The downstream bit rate is  $13 \rm Mbit/s$.

2

Which of the drawn variants are ADSL or VDSL systems?

The red dots indicate VDSL systems.
The green dots indicate VDSL systems.

3

What range would result from the given rule of thumb for  $R_{\rm ges} = 1 \ \rm Gbit/s$.

$l_{\rm max} \ = \ $

$ \ \rm m$.

4

Calculate the characteristic cable attenuations for the variant

$\boldsymbol{\rm B}\text{:} \hspace{0.4cm} {\rm a}_{\ast} \ = \ $

$ \ \rm dB$
$\boldsymbol{\rm C}\text{:} \hspace{0.4cm} {\rm a}_{\ast} \ = \ $

$ \ \rm dB$
$\boldsymbol{\rm D}\text{:} \hspace{0.4cm} {\rm a}_{\ast} \ = \ $

$ \ \rm dB$
$\boldsymbol{\rm E}\text{:} \hspace{0.4cm} {\rm a}_{\ast} \ = \ $

$ \ \rm dB$


Solution

(1)  Correct is the second proposed solution:

  • In all xDSL variants, the downstream is operated at a higher bit rate than the upstream.
  • This principle results from user behavior. One fetches much more data to the computer (downstream) than in the reverse direction.


(2)  Correct is the second proposed solution:

  • VDSL offers higher data rates.
  • High data rate, however, is only possible with relatively short line lengths.


(3)  The range of such a Gbit/s system over two-wire line would be about $20/1000 \ {\rm km} \underline{= 20 \ \rm meters}$.

  • Consider this subtask rather academic.
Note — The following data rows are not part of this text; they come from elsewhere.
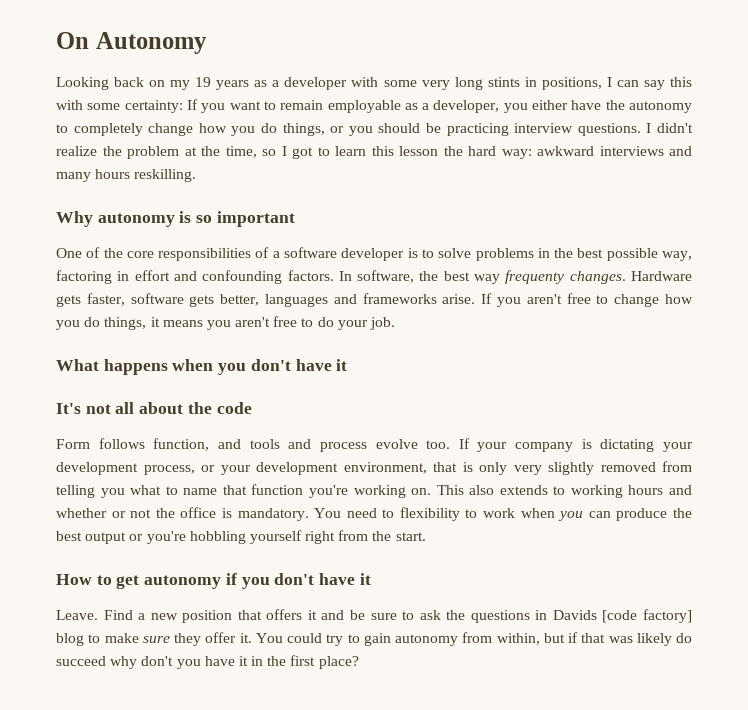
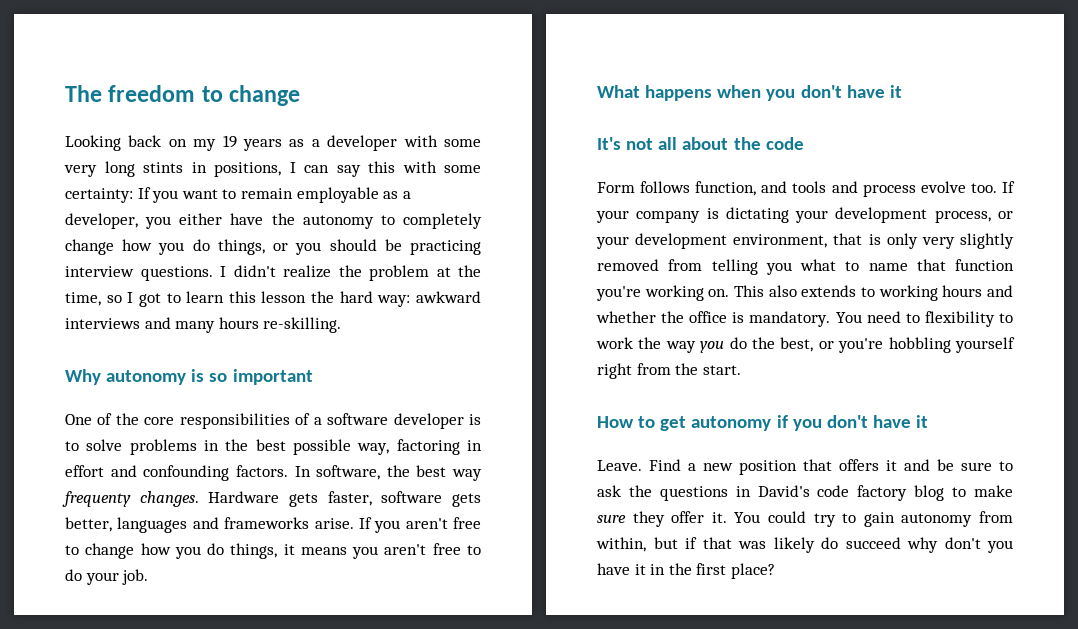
[56,32,207,54] On Autonomy -> [65,85,301,106] The freedom to change
[134,169,197,182] reskilling. -> [263,317,342,333] re-skilling.
[111,509,152,518] or not -> (656, 317) none
[520,508,692,521] [56,531,127,544] when you can produce the best output -> [638,337,814,353] the way you do the best,
[552,609,692,623] Davids [code factory] -> [757,485,908,501] David's code factory

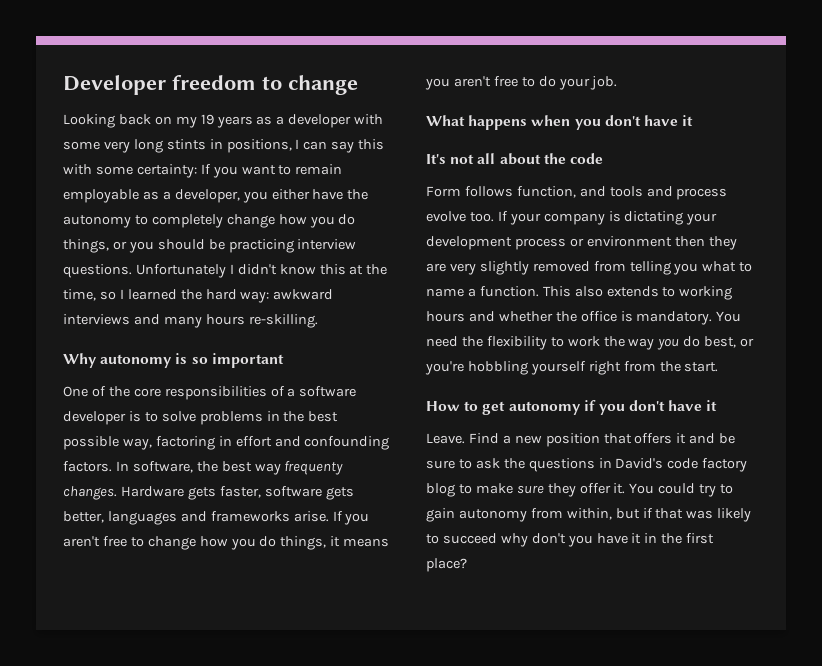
[65,85,102,102] The -> [63,75,166,95] Developer
(213, 273) none -> [135,264,226,278] Unfortunately
[283,265,429,281] realize the problem -> [279,264,346,275] know this
[138,291,307,307] got to learn this lesson -> [127,289,177,300] learned
[934,210,1013,223] [596,233,918,249] process, or your development environment, that is only -> [514,236,737,250] [426,263,446,272] process or environment then they are
[916,259,1014,271] [596,285,730,301] that function you're working on. -> [467,286,539,297] a function.
[905,313,920,323] to -> [461,336,483,347] the
[752,337,775,349] the -> (701, 341) none
[821,537,838,549] do -> [426,534,439,544] to

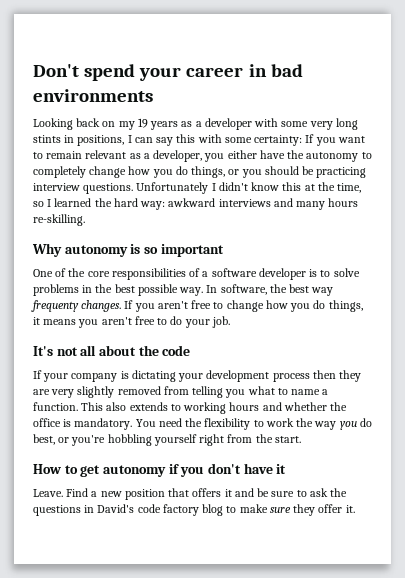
[63,75,358,95] Developer freedom to change -> [33,64,303,81] [33,89,153,102] Don't spend your career in bad environments
[63,189,139,203] employable -> [85,150,127,159] relevant
[122,436,390,450] [63,461,112,472] way, factoring in effort and confounding factors. -> [179,287,204,296] way.
[120,486,354,500] [63,511,329,525] Hardware gets faster, software gets better, languages and frameworks arise. -> (122, 306) none
[426,115,694,130] // What happens when you don't have it -> (230, 322) none
[426,186,728,200] [426,211,494,222] Form follows function, and tools and process evolve too. -> (191, 350) none
[569,236,672,247] or environment -> (310, 377) none
[629,483,734,497] [426,508,752,522] [426,533,715,547] [426,558,467,572] You could try to gain autonomy from within, but if that was likely to succeed why don't you have it in the first place? -> (355, 509) none

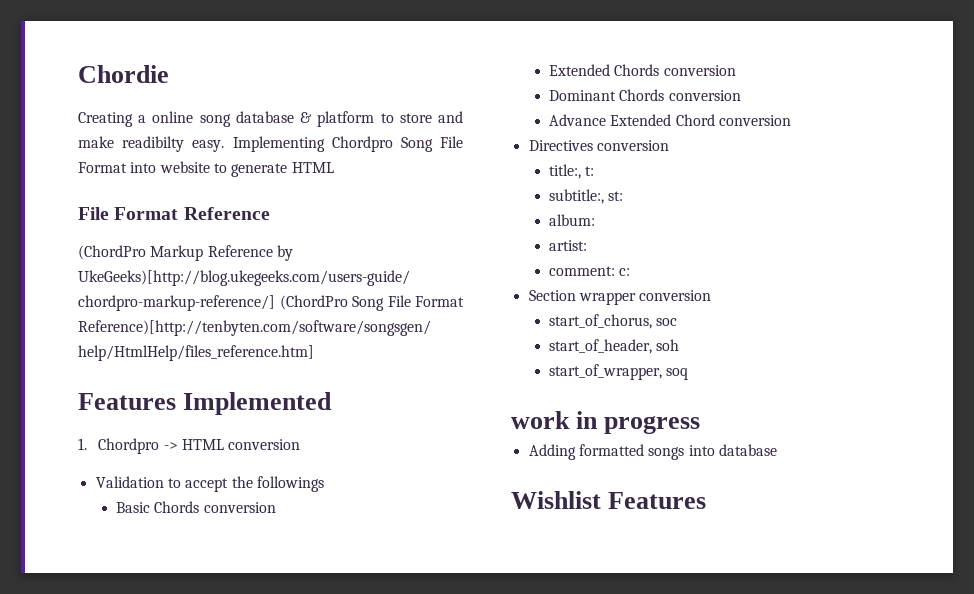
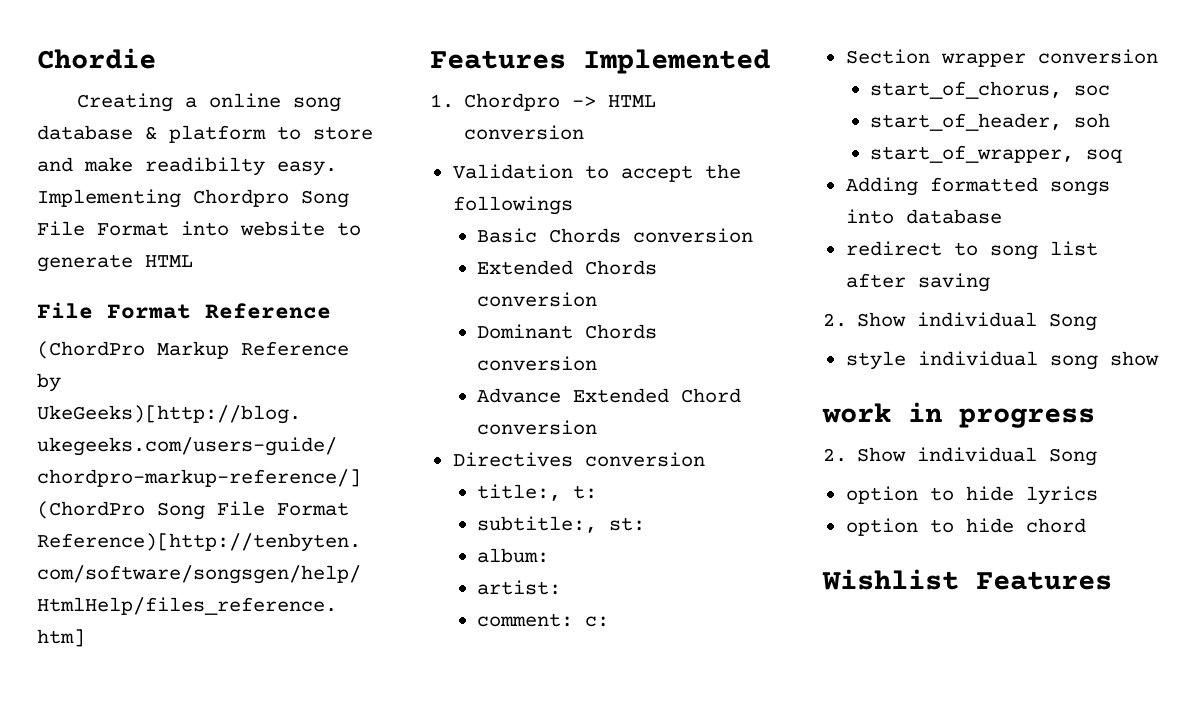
[511,411,701,434] // work in progress -> (1123, 156) none
(777, 450) none -> [845,241,1098,260] [845,273,990,292] [823,312,1098,331] [845,351,1159,370] [822,402,1095,428] [823,447,1098,466] [845,486,1098,505] [845,518,1086,536] // redirect to song list after saving // 2. Show individual Song // style individual song show // work in progress // 2. Show individual Song // option to hide lyrics // option to hide chord

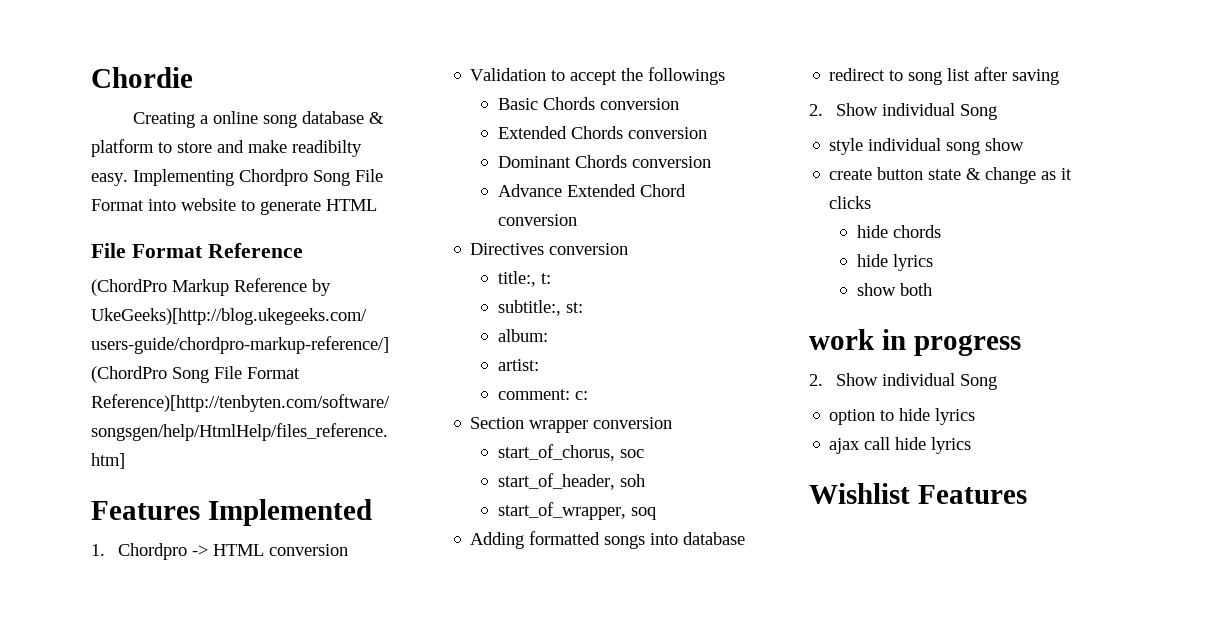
(1159, 358) none -> [829,167,1073,184] [829,196,872,209] [856,225,941,238] [856,254,933,271] [856,283,932,296] // create button state & change as it clicks // hide chords // hide lyrics // show both
[845,518,1086,536] option to hide chord -> [829,437,972,454] ajax call hide lyrics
(4)  Here the following characteristic cable attenuations result. For

  • variant $\boldsymbol{\rm B} \ (R_{\rm B}/2 = 3 {\rm \ Mbit/s}, \ l_{\rm max} = 2 {\rm \ km})\text{:}$
$${\rm a}_{\rm \star} = \left [ 5.1 + 14.3 \cdot 3^{0.59} \right ] \cdot 2\,{\rm dB}\hspace{0.15cm}\underline{ \approx 64.9\,{\rm dB}}\hspace{0.05cm},$$
  • variant $\boldsymbol{\rm C} \ (R_{\rm B}/2 = 6.5 {\rm \ Mbit/s}, \ l_{\rm max} = 1 {\rm \ km})\text{:}$
$${\rm a}_{\rm \star} = \left [ 5.1 + 14.3 \cdot 6.5^{0.59} \right ] \cdot 1\,{\rm dB} \hspace{0.15cm}\underline{\approx 48.2\,{\rm dB}}\hspace{0.05cm},$$
  • variant $\boldsymbol{\rm D} \ (R_{\rm B}/2 = 13 {\rm \ Mbit/s}, \ l_{\rm max} = 0.8 {\rm \ km})\text{:}$
$${\rm a}_{\rm \star} = \left [ 5.1 + 14.3 \cdot 13^{0.59} \right ] \cdot 0.8\,{\rm dB}\hspace{0.15cm}\underline{ \approx 56\,{\rm dB}}\hspace{0.05cm},$$
  • variant $\boldsymbol{\rm E} \ (R_{\rm B}/2 = 25.5 {\rm \ Mbit/s}, \ l_{\rm max} = 0.4 {\rm \ km})\text{:}$
$${\rm a}_{\rm \star} = \left [ 5.1 + 14.3 \cdot 25.5^{0.59} \right ] \cdot 0.4\,{\rm dB}\hspace{0.15cm}\underline{ \approx 40.7\,{\rm dB}}\hspace{0.05cm}.$$

Further, it should be noted:

  • The characteristic cable attenuation ${\rm a}_{\ast}$ of ADSL systems is in the range $65 \ \rm dB$ ... $68 \ \rm dB$.
  • The VDSL variants provide characteristic cable attenuations between $40 \ \rm dB$ and $56 \ \rm dB$.
  • It should be noted, however, that this system parameter ${\rm a}_{\ast}$, which is important in conventional binary baseband transmission, does not reflect the conditions in OFDM or Discrete Multitone Transmission sufficiently well.